Naturally occurring cases of the inhalational form are extremely rare in developed countries. Bacillus anthracis has been classified by the Centers for Disease Control and Prevention (CDC) as a Category A bioterrorism agent, and if anthrax were to be intentionally dispersed, the most likely syndromes would be inhalational and cutaneous.
A single case of inhalational anthrax requires immediate notification of public health authorities because it may be due to criminal activity and may be a harbinger of subsequent cases. The incubation period for inhalational anthrax is usually 1-13 days and, rarely, up to 60 days. Hence, if the person presents with symptoms and has showered and/or changed their clothes since the exposure, the patient will not transmit disease to health care workers, since person-to-person transmission of inhalational anthrax does not occur.

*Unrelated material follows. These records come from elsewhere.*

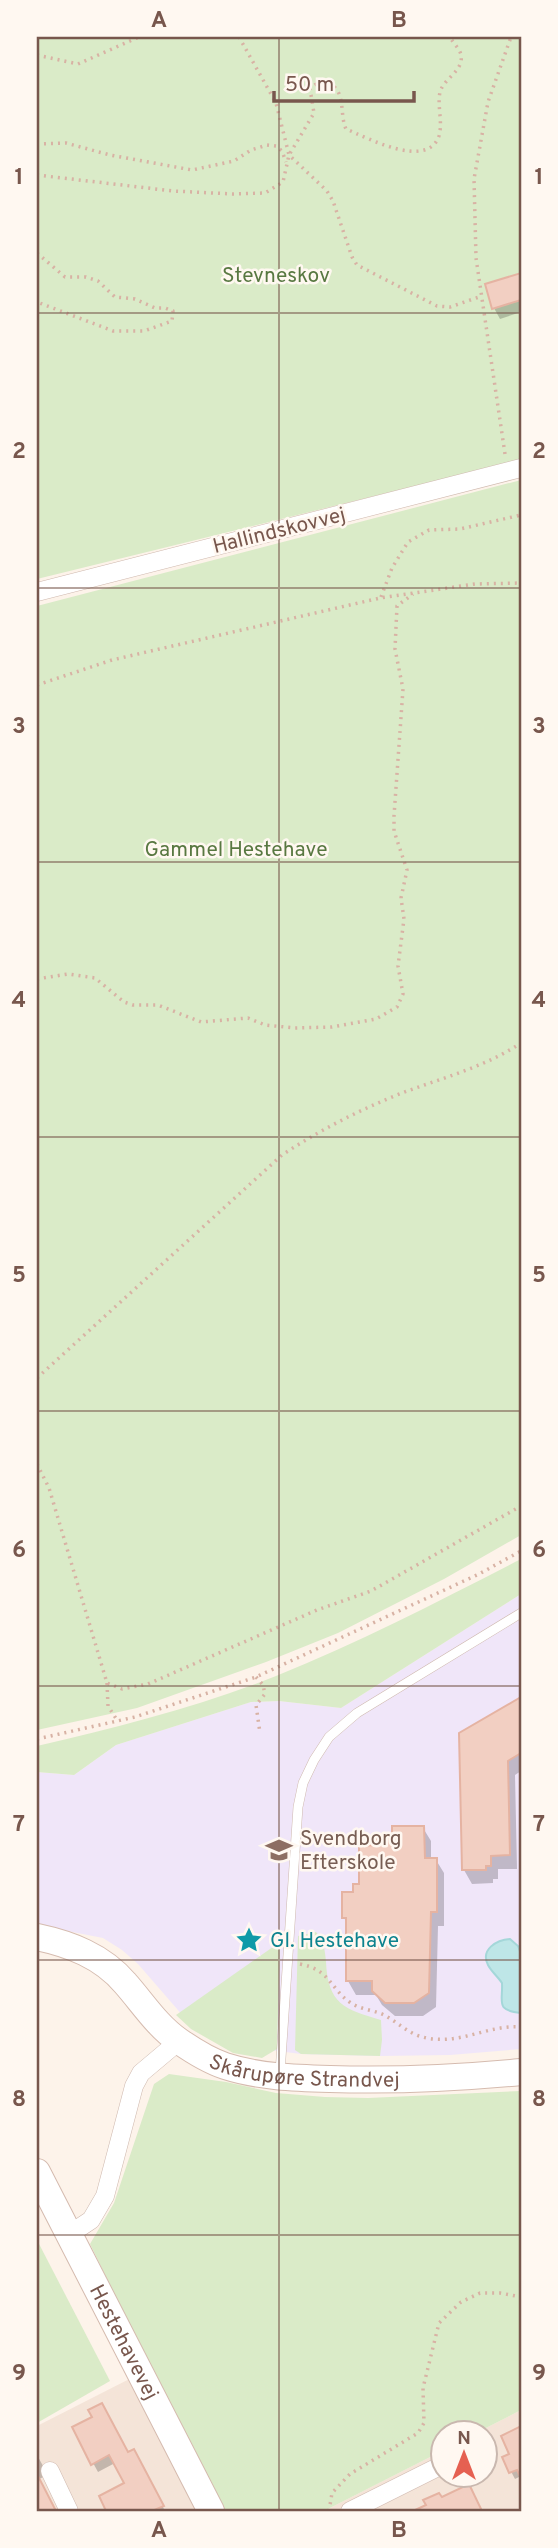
<svg xmlns="http://www.w3.org/2000/svg" width="558" height="2548" viewBox="0 0 558 2548" font-family="Overpass,sans-serif">
  <rect width="100%" height="100%" fill="#fdf3ea"/>
  <!-- residential -->
  <g fill="#f4e4d8">
    <path d="M151 2368 226 2511H37V2426Z"/>
    <path d="M521 2410V2511H324L442 2451V2474H484V2432H478Z"/>
  </g>
  <!-- education -->
  <path fill="#f0e6f9" d="M521 1594V2049L450 2055 380 2056 301 2054 222 2044 184 2017 138 1964 122 1950 103 1938 37 1925V1772L74 1775 116 1745 251 1702 279 1701 341 1708Z"/>
  <!-- green -->
  <g fill="#daebc8">
    <path d="M37 37H521V460L37 579Z"/>
    <path d="M521 480V1535L444 1579 338 1633 266 1662 137 1708 37 1730V606Z"/>
    <path d="M521 1559V1594L341 1708 279 1701 251 1702 116 1745 74 1775 37 1772V1746C118 1727 199 1707 276 1676 360 1642 441 1600 521 1559Z"/>
    <path d="M316 1932C324 1942 325 1950 326 1962 328 2004 344 2009 381 2020L382 2040 380 2056 301 2054 295 2050 298 1936Z"/>
    <path d="M280 1942 277 2049 262 2058 233 2053 191 2029 176 2015Z"/>
    <path d="M169 2074 226 2082 276 2093 325 2097 368 2098 521 2091V2410L478 2432H442V2451L324 2511H226L151 2368 90 2244 114 2203 154 2084Z"/>
    <path d="M37 2240 110 2381 37 2423Z"/>
  </g>
  <!-- water -->
  <path fill="#bee6e7" stroke="#a4d7d9" stroke-width="2" d="M510 1939 518 1946 521 1954V2013C495 2010 503 2003 502 1983 498 1977 491 1971 488 1965 480 1949 497 1940 510 1939Z"/>
  <!-- shadow -->
  <g fill="#0003">
    <path d="M521 275V312L500 319 494 308 487 285Z"/>
    <path d="M521 1699V1771L515 1775 517 1869H498V1879H493V1883L472 1884 464 1870 461 1734Z"/>
    <path d="M423 1828 431 1841V1860H436L444 1873V1926H438L436 2007 423 2016H395L382 2005 376 1995H356L348 1981V1924L344 1918 378 1847Z"/>
    <path d="M74 2428 127 2454 133 2451 165 2511H108L101 2497 126 2484 115 2463 98 2472Z"/>
    <path d="M521 2428V2476L515 2479 504 2458 512 2454 503 2437Z"/>
    <path d="M37 2455 48 2475 39 2479 55 2511H37Z"/>
  </g>
  <!-- building -->
  <g fill="#f2cfc2" stroke="#e5b3a2" stroke-width="2">
    <path d="M521 273V300L492 309 485 284Z"/>
    <path d="M521 1697V1753L508 1761 510 1855 491 1856V1866H486V1870H462L459 1733Z"/>
    <path d="M392 1826H424L425 1858H437V1912H431L429 1993 414 2003H385L372 1991V1981H346V1918H342V1892H353V1884H359V1846L376 1845V1838H392Z"/>
    <path d="M102 2403 128 2452 134 2449 164 2506 152 2511H106L99 2496 124 2483 109 2455 91 2465 72 2427 92 2417 88 2410Z"/>
    <path d="M521 2426V2478L517 2470 509 2473 502 2457 509 2454 501 2436Z"/>
    <path d="M37 2474 56 2511H37Z"/>
    <path d="M469 2484 482 2511H413L426 2505 423 2500 439 2493 442 2497Z"/>
  </g>
  <g fill="none" stroke-linecap="round" stroke-linejoin="round">
    <!-- lane casing -->
    <g stroke="#cfb9af" stroke-width="10">
      <path id="lane" d="M280 2073 298 1807 303 1783 314 1760 329 1737 357 1713 521 1613"/>
    </g>
    <!-- street casing -->
    <g stroke="#cfb9af" stroke-width="19">
      <g id="street">
        <path d="M37 592 521 468"/>
        <path d="M70 2234 91 2220 105 2196 134 2086 141 2073 179 2041"/>
        <path d="M50 2471 69 2511"/>
        <path d="M350 2511 442 2465"/>
      </g>
    </g>
    <!-- secondary casing -->
    <g stroke="#d5bbaf" stroke-width="28">
      <g id="secondary">
        <path id="s1" d="M37 1937C70 1944 102 1956 125 1983 142 2002 157 2026 179 2041 192 2050 210 2061 225 2066 259 2077 295 2078 330 2079 394 2081 458 2078 521 2072"/>
        <path id="s2" d="M37 2172 211 2511"/>
      </g>
    </g>
    <!-- path -->
    <g stroke="#d8b2a4" stroke-width="3.5" stroke-dasharray="2 5" stroke-linecap="butt">
      <path d="M239 37 276 103 289 155 327 191 333 201 352 257 357 265 437 306 450 307 482 296"/>
      <path d="M37 55 78 64 139 37"/>
      <path d="M37 144 66 143 110 155 192 170 234 161 251 150 267 145 276 146 282 151 286 162"/>
      <path d="M37 175 173 191 233 194 265 193 283 182 289 155 314 113 310 89C315 84 318 82 326 83 347 87 339 115 346 129 368 138 427 170 439 136 443 122 437 106 440 92 444 78 464 71 461 55 460 49 453 43 450 37"/>
      <path d="M37 253 65 277H86L98 281 115 297 135 299 155 308H165L173 311 172 321 144 331H113L37 302"/>
      <path d="M505 454 476 258 474 179 488 102 511 37"/>
      <path d="M381 597 392 568 408 542 429 530 460 529 521 515"/>
      <path d="M37 685 112 660 380 598 475 584 521 583"/>
      <path d="M37 979 68 974 95 978 124 1002 133 1005H158L201 1022 248 1018 265 1025 295 1028 332 1027 376 1019 397 1007 403 994 398 966 404 919 401 898 407 870 394 831V816L403 689 395 649 397 606 413 594"/>
      <path d="M37 1378 282 1155C320 1130 359 1110 402 1093 442 1078 485 1067 521 1043"/>
      <path d="M37 1464 49 1488 107 1683 122 1689 148 1684 317 1610 371 1591 521 1506"/>
      <path d="M256 1677 263 1685 265 1694 256 1705 260 1733"/>
      <path d="M107 1683 108 1706 117 1720"/>
      <path d="M37 1739 135 1717 256 1677 479 1574 521 1551"/>
      <path d="M300 1964C331 1970 330 1989 351 2003 360 2009 372 2010 382 2014 395 2020 405 2031 419 2036 457 2048 487 2024 521 2027"/>
      <path d="M329 2511 332 2493 350 2474 418 2433 424 2423 423 2388 439 2323 461 2302 480 2293H500L521 2297"/>
    </g>
    <!-- lane -->
    <use href="#lane" stroke="#fff" stroke-width="9"/>
    <!-- street -->
    <use href="#street" stroke="#fff" stroke-width="18"/>
    <!-- secondary -->
    <use href="#secondary" stroke="#fff" stroke-width="26"/>
  </g>
  <!-- grid -->
  <path fill="none" stroke="#78574d" stroke-width="2" stroke-opacity="0.55" d="M279 37V2511M37 313H521M37 588H521M37 862H521M37 1137H521M37 1411H521M37 1686H521M37 1960H521M37 2235H521"/>
  <!-- icons -->
  <defs>
    <g id="school-bare" transform="scale(2.1)"><path d="M0-5L7-2L0 1L-7-2ZM-4 1L0 2.5L4 1V4Q0 6-4 4Z" fill="#8d6e63" stroke="#fff8f1" stroke-width="2.5" paint-order="stroke"/></g>
    <g id="sight-bare" transform="scale(2.1)"><path d="M0-6L1.8-2.2L6-1.7L2.9 1.2L3.7 5.4L0 3.3L-3.7 5.4L-2.9 1.2L-6-1.7L-1.8-2.2Z" fill="#0f9aa8" stroke="#fff8f1" stroke-width="2.5" paint-order="stroke"/></g>
  </defs>
  <g fill-rule="evenodd">
    <use href="#school-bare" x="279" y="1850"/>
    <use href="#sight-bare" x="249" y="1940"/>
  </g>
  <g text-anchor="middle" stroke-width="5" stroke-linejoin="round" paint-order="stroke">
    <!-- park labels -->
    <g font-size="21" fill="#587841" stroke="#fff8f1">
      <text x="276" y="282">Stevneskov</text>
      <text x="236" y="856">Gammel Hestehave</text>
    </g>
    <!-- street labels -->
    <g font-size="21" fill="#78574d" stroke="#fff8f1">
      <text transform="translate(279 530) rotate(-14)" y="7">Hallindskovvej</text>
      <text dy="7" stroke="none"><textPath href="#s1" startOffset="313">Skårupøre Strandvej</textPath></text>
      <text dy="7" stroke="none"><textPath href="#s2" startOffset="191">Hestehavevej</textPath></text>
    </g>
    <!-- education labels -->
    <g font-size="21" fill="#785e54" stroke="#fff8f1" text-anchor="start">
      <text x="300" y="1845">Svendborg<tspan x="300" dy="24">Efterskole</tspan></text>
    </g>
    <!-- culture labels -->
    <g font-size="21" fill="#0d838f" stroke="#fff8f1" text-anchor="start">
      <text x="270" y="1947">Gl. Hestehave</text>
    </g>
  </g>
  <!-- border -->
  <rect width="558" height="2548" fill="none" stroke="#fff8f1" stroke-width="77"/>
  <!-- north arrow -->
  <g transform="translate(464 2454)"><circle r="33" fill="#fff8f1" stroke="#c9b8af" stroke-width="2"/>
  <path d="M0-5L12 26L0 18L-12 26Z" fill="#e56051"/>
  <text y="-10" font-size="19" font-weight="bold" text-anchor="middle" fill="#78574d">N</text>
  </g>
  <!-- scale -->
  <path d="M274 91v10h140v-10" fill="none" stroke="#78574d" stroke-width="3.5"/>
  <text x="285" y="91" font-size="21" fill="#78574d" stroke="#fff8f1" stroke-width="5" paint-order="stroke">50 m</text>
  <rect x="38" y="38" width="482" height="2472" fill="none" stroke="#78574d" stroke-width="2.5"/>
  <g font-size="23" text-anchor="middle" font-weight="bold" fill="#78574d">
    <text x="159" y="27">A</text>
    <text x="399" y="27">B</text>
    <text x="19" y="184">1</text>
    <text x="539" y="184">1</text>
    <text x="19" y="458">2</text>
    <text x="539" y="458">2</text>
    <text x="19" y="733">3</text>
    <text x="539" y="733">3</text>
    <text x="19" y="1007">4</text>
    <text x="539" y="1007">4</text>
    <text x="19" y="1282">5</text>
    <text x="539" y="1282">5</text>
    <text x="19" y="1557">6</text>
    <text x="539" y="1557">6</text>
    <text x="19" y="1831">7</text>
    <text x="539" y="1831">7</text>
    <text x="19" y="2106">8</text>
    <text x="539" y="2106">8</text>
    <text x="19" y="2380">9</text>
    <text x="539" y="2380">9</text>
    <text x="159" y="2537">A</text>
    <text x="399" y="2537">B</text>
  </g>
</svg>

Bacillus anthracis is present in both domestic and wild animals throughout the world (mainly in agricultural regions of South and Central America, Southern and Eastern Europe, Asia, Africa, the Caribbean, and the Middle East) and can be transmitted by their meat, wool, or hides. Therefore, veterinarians and those in the meat-, wool-, or hide-processing industries are the most at risk for contracting naturally occurring inhalational anthrax. Anthrax is rarely found in animals in the United States.
In the past, there were considered to be 2 stages of anthrax: early and late. Based on the clinical, radiologic, and microbiologic findings of the 11 inhalational anthrax victims in 2001, 3 stages have been identified.

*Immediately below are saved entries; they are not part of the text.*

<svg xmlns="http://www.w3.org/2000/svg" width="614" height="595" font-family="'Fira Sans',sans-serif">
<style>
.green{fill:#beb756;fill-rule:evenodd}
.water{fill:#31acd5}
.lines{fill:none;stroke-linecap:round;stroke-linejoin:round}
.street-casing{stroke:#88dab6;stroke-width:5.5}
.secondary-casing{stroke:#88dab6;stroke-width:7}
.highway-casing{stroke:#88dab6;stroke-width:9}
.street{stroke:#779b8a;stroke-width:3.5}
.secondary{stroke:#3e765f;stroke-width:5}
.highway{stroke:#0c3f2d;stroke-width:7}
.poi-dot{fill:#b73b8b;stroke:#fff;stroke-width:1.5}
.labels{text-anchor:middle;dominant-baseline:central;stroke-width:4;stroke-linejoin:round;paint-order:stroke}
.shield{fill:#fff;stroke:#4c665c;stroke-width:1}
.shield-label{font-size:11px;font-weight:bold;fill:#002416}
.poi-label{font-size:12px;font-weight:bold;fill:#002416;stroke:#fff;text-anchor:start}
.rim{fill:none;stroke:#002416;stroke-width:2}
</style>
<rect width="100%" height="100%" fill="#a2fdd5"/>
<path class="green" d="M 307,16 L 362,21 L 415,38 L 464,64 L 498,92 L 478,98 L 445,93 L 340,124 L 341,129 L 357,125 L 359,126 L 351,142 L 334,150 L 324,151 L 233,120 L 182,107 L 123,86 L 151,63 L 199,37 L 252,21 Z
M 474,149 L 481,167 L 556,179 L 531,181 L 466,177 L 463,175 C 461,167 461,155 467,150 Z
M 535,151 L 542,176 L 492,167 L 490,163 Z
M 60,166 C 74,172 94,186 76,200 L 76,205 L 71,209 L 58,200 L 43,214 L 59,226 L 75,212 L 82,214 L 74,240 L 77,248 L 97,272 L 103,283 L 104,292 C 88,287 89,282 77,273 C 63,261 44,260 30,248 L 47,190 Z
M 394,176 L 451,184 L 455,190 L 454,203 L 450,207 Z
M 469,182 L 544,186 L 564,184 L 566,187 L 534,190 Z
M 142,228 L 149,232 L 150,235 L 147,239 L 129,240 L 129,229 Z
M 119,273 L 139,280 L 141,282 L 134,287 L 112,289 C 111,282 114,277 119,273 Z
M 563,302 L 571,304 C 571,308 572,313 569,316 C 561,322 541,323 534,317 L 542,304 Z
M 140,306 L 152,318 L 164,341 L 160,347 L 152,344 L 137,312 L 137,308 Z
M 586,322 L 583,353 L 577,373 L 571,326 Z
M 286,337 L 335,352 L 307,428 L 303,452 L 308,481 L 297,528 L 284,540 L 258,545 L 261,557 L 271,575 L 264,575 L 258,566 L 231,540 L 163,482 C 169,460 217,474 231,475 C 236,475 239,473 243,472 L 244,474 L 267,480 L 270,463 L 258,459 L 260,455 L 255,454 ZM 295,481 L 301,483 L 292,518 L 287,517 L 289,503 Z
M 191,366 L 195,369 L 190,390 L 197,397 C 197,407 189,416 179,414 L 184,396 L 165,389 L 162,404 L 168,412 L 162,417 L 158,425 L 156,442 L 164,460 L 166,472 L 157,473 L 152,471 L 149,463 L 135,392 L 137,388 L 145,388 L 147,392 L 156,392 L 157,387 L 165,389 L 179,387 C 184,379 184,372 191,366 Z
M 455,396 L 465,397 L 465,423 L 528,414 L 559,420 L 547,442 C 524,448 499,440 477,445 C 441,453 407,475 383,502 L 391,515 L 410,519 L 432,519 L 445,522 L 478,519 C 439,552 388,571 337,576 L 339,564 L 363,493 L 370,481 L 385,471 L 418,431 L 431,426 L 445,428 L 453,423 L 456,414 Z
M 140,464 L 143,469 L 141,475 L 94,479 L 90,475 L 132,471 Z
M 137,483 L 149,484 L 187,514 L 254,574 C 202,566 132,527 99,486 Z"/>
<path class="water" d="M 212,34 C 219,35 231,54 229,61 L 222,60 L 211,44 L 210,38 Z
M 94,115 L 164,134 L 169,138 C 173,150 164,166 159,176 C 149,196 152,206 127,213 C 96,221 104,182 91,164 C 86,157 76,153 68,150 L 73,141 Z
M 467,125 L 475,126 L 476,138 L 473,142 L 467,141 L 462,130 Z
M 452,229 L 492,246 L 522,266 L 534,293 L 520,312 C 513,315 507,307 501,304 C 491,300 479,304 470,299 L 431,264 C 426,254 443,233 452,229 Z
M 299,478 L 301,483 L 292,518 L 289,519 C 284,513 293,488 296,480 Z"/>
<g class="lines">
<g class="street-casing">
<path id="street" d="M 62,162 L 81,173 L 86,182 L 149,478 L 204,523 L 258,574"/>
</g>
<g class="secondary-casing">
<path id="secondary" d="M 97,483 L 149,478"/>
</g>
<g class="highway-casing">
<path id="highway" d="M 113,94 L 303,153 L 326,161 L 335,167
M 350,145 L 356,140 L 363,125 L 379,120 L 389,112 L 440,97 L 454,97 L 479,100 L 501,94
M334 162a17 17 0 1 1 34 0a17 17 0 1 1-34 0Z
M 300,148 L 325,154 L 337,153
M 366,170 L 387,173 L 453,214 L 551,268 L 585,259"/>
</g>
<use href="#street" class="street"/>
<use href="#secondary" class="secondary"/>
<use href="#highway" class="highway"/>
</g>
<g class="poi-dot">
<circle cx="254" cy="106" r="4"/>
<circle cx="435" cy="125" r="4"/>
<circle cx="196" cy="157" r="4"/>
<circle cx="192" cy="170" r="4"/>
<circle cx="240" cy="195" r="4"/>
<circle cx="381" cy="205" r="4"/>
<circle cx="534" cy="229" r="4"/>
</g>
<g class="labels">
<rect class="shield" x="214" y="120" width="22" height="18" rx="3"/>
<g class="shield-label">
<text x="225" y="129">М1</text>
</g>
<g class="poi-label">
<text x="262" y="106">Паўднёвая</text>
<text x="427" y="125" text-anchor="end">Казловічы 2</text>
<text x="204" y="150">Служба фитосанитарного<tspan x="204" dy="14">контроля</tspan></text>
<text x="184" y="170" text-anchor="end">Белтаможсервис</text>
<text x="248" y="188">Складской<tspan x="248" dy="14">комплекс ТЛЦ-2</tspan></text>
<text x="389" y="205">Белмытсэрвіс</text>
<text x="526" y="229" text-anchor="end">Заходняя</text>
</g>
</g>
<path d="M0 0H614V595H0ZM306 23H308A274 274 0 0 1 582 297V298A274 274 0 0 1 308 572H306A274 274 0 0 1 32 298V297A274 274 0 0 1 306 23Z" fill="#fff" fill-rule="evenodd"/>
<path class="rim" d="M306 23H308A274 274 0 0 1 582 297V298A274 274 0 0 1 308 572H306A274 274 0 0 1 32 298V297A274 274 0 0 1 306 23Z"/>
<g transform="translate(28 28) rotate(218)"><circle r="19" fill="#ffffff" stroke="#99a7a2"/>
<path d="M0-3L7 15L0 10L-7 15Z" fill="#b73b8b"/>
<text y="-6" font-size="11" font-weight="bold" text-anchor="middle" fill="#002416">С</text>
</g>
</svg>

The first stage consists of nonspecific symptoms such as fever, dyspnea, cough, headache, vomiting, chills, weakness, abdominal pain, and chest pain. Laboratory tests are also nonspecific at this stage. If diagnosed in the early prodrome stage, the prognosis is very good if the appropriate antibiotics are instituted. These initial symptoms occur for 24-48 hours, and the patient may show signs of transient improvement after 2-4 days.
Inclusion criteria can be any one of the following: positive blood cultures, mediastinal adenopathy, or pleural effusions. The patient may also have nonspecific findings such as high fever, dyspnea, confusion, syncope, and nausea / vomiting. If diagnosed in this stage, the prognosis is still good if antibiotics are administered, pleural fluid is drained, and supportive care is provided.
Inclusion criteria can be one of the following: meningitis, respiratory failure (requiring mechanical ventilation), or shock. Findings from the previous stages may be concurrently present. In 2001, no patient who required mechanical ventilation and/or hemodynamic support survived. More recently, a critically ill patient who was exposed unintentionally did survive with critical care support.
Much of anthrax morbidity and mortality is believed to be due to exotoxins. Source control with drainage of toxin reservoirs (eg, early, complete pleural drainage) and inhibition of additional toxin production (antibiotics) and toxin binding are mainstays of therapy for symptomatic patients.